Exercise 1
Check each statement against the text on Expedia: (a) The company had 290 franchise locations in 2021. (b) The 2016 class-action lawsuit was filed in Nevada. (c) Eichhorst was still president in 2025. Answer yes or no for each, quoting the words of the text that decide it.
Exercise 2
Pick up the text on Expedia after its final sentence and continue it.

As of 2014, it retained its corporate office in Vancouver. With franchises in states such as Nevada by 2016, in February 2017, the Expedia division had 190 locations in North America. In 2018, Expedia CruiseShipCenters was expanding in Texas. In 2018, it had over $790 million in gross bookings. In September 2019, the company announced its 300th franchise agreement in North America. Matthew Eichhorst served as president. In 2020, the Expedia CruiseShipCenters rebranded to Expedia Cruises with the tag line Air, Land & Sea Vacations.

It had 290 franchise locations in 2021, and 6,100 vacation consultants in the US and Canada. In 2024, it had 260 locations in North America, and beyond cruises, booked "luxury and expedition travel, river cruises, land tours, safaris, all-inclusive resort properties and insurance." Eichhorst remained president in 2025.
==Criticism and legal issues==
===Delays in refunds of flights cancelled due to COVID-19===
In 2020, during the COVID-19 pandemic, customers complained regarding the process to get refunds for cancelled flights. Customers complained of excessively long call times and being unable to get through to a representative. This led to many lawsuits.

===Involvement in Israeli settlements===

On February 12, 2020, Expedia Group was included on a list of companies operating in West Bank settlements involved in activities that "raised particular human rights concerns" published by the United Nations Human Rights Council. The company was categorized under "the provision of services and utilities supporting the maintenance and existence of settlements".

===False advertising and trademark violation incident (2016–2021)===
In August 2016, Buckeye Tree Lodge and Sequoia Village Inn, LLC filed a class-action lawsuit in California accusing the company and its partners of violating trademark rights of numerous independent hotel and motel establishments by running advertising implying that consumers could book reservations for those hotels on Expedia even though Expedia had no relationship with those hotels, in violation of the Lanham Act, and also falsely noting that hotels with which the company had no relationship were "sold out". In April 2021, the lawsuit was settled and the company promised not to engage in false advertising.

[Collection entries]

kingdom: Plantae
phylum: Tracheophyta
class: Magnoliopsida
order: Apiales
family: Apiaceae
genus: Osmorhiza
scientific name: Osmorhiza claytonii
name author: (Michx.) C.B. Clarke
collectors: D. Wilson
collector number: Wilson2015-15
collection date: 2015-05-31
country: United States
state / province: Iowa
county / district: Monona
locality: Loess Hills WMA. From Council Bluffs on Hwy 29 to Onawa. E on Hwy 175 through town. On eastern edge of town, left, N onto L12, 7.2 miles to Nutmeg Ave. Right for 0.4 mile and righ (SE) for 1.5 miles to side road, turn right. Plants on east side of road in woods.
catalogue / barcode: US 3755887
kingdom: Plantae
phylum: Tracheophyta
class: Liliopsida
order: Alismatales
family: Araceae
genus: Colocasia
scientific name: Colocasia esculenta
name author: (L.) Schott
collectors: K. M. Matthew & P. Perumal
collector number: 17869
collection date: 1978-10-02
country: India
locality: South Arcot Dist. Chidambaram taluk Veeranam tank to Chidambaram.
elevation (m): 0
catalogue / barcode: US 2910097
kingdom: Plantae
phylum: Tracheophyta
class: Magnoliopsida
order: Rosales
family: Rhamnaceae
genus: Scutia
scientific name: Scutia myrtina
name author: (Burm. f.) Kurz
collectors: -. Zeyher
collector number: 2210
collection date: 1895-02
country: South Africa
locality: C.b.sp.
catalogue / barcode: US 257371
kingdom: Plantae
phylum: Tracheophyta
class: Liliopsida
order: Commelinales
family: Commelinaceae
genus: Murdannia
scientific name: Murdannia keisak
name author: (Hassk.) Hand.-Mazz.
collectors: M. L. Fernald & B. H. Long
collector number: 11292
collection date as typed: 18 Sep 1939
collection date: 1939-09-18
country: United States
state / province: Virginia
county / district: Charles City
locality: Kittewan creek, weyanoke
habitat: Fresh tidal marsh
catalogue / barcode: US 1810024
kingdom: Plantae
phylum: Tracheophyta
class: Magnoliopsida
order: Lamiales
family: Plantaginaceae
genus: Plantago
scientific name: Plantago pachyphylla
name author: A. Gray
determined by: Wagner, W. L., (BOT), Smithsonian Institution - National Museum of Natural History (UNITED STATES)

Written answer 1
(a) Yes: "It had 290 franchise locations in 2021."
(b) No: "filed a class-action lawsuit in California."
(c) Yes: "Eichhorst remained president in 2025."

Written answer 2
===Australian false advertising lawsuit===

Note:

In a civil case spanning from August 2018 to April 2022, Trivago, a member of the Expedia Group, was found to have violated Australian Consumer Law through false advertising and was fined $32.91 million USD. Trivago advertised its online lodging search engine as capable of finding the cheapest deal and/or best rate, when in reality, it would prioritize listings based on their price-per-click. As a result, listings by larger conglomerates, including those by the Expedia Group and it's subsidies, were disproportionately represented on Trivago, even appearing more than once for each hotel. According to Trivago's data made public during the court case, the company presented a higher-priced room as a "highlighted choice" more than two-thirds of the time, even when a lower price was available.

===South Carolina sales tax lawsuit===
In January 2011, Travelscape, a subsidiary of Expedia Inc. based in the Las Vegas Valley, was ordered to pay $6.3 million in back sales taxes to South Carolina by the South Carolina Supreme Court. Travelscape argued that South Carolina's efforts to tax online retailers located out-of-state violate the Dormant Commerce Clause. In a unanimous ruling, the court determined that, while Travelscape does not have physical facilities in South Carolina, frequent sales trips made by its employees and the fact that the company furnished hotel rooms in the state establish its presence for tax purposes and is sufficient to be required to pay sales tax.